Wie wenig emphatisch und engagiert muss man als Minister eigentlich sein, wenn man 50 Minuten lang ein von Referenten erstelltes Statement geradezu runterleiert, das Aufklärung um die Hintergründe des Mordes an seinem „Freund und Pfundskerl“ (Beuth), Partei- und über Jahre CDU-Fraktionskollegen verspricht, aber nichts weiter als Selbstrechtfertigungen beinhaltet? Und im Übrigen eigentlich nur das sagen will, was der Ministerpräsident von Hessen, Boris Rhein, schon in der 37. Sitzung inhaltlich vorgegeben hatte: „Der Mord war nicht zu verhindern“.
Die 38. und vorläufig letzte Sitzung des Lübcke-Untersuchungsausschusses mit dem Innenminister Beuth und dem ehem. Innenminister und Ministerpräsidenten a.D., Bouffier, verlief so wie erwartet: Die verantwortlichen Politiker rühmen sich ihrer Kompetenz im Aufbau, in der Effizienz und der höchsten Qualität ihrer Sicherheitsbehörden, ihrer unnachsichtigen Verfolgung des Rechtsextremismus – allerdings nur solange sie selbst Verantwortung getragen haben. Der Modus ihrer Argumentation gleicht dem sämtlicher ehemaliger Präsidenten des Landesamtes für Verfassungsschutz (LfV): Schuld am verheerenden Zustand (NSU-Akten) der Behörden allgemein und besonders bei der Verfolgung des NSU-Mordes an Halit Yozgat wie auch des Mordes an Walter Lübcke waren immer die Vorgänger, weil sie einmal mehr einen „Sauhaufen“ hinterlassen hatten. So bleibt es auch bei den Versäumnissen des jeweils anderen, nämlich die Akte von Stephan Ernst zu sperren, den vielfach vorbestraften Rechtsterroristen vom Radar zu nehmen, den „brandgefährlich“ Vermerk des LfV-Präsidenten Eisvogel zu ignorieren, die kritischen Hinweise einer LfV-Mitarbeiterin nicht zur Kenntnis zu nehmen, Stephan Ernst auf einem Foto bei einer rechtsradikalen Sonnwendfeier nicht erkannt zu haben, die hunderten Hass- und Drohmails an Walter Lübcke weg zu administrieren und die „Feindesliste“ der Rechtsradikalen mit Lübcke nicht zu kennen usw. usf. Es ist schon ein Trauerspiel, wie sich die politisch Verantwortlichen aus der Affäre zu ziehen versuchen und Krokodilstränen um ihren Parteifreund vergießen, dessen Ermordung „nicht vorhersehbar“ (Beuth) gewesen war. Diese ministerielle Einschätzung wurde mit dem Hinweis (vermeintlicherweise) untermauert, dass man schließlich dem Mörder „nicht hinter die Stirn gucken“ kann. Weiter runter geht kaum.

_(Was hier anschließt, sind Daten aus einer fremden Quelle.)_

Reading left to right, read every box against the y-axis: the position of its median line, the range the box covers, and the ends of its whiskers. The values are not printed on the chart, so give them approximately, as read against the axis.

Gleichwohl müssen die Verantwortlichen Beuth und Bouffier, der am Nachmittag seine unsäglich ermüdende Selbsterhöhung eines elder statesman zelebrierte, denn doch etwas verschämt zugeben, dass, nach den Vorhaltungen von Eva Goldbach (Grüne) und Günter Rudolph (SPD), die frühzeitige Aktensperrung des späteren Mörders von Walter Lübcke „aus heutiger Sicht“ „ein Fehler gewesen“ sei (Beuth) und ihre weitere Bearbeitung auf bis zu 15 Jahre „am Ende doch möglich gewesen“ wäre (Bouffier). Schließlich blieben die offenen Fragen von Torsten Felstehausen (Linke) zu der Teilnahme von Ernst und Hartmann an gemeinsam mit der AfD stattgefundenen Kagida-Veranstaltungen in Kassel im Herbst 2015 im Unklaren.
Erhellend war allerdings der abschließende einmal mehr vorgetragene Einwand von Bouffier, dass der Mord an Walter Lübcke „nicht zu verhindern“ gewesen war. Damit schloss sich der ministerielle politisch Kreis der Übernahme von Verantwortung an dem Mord ihres Parteifreundes und letztlich, aus Sicht der CDU, das Ergebnis des Untersuchungsausschusses, den der Ministerpräsident vorgebeben hatte: Wir haben alles richtig gemacht. Welch ein selbstgerechtes Urteil nach 2 ¾ Jahren Ausschussarbeit.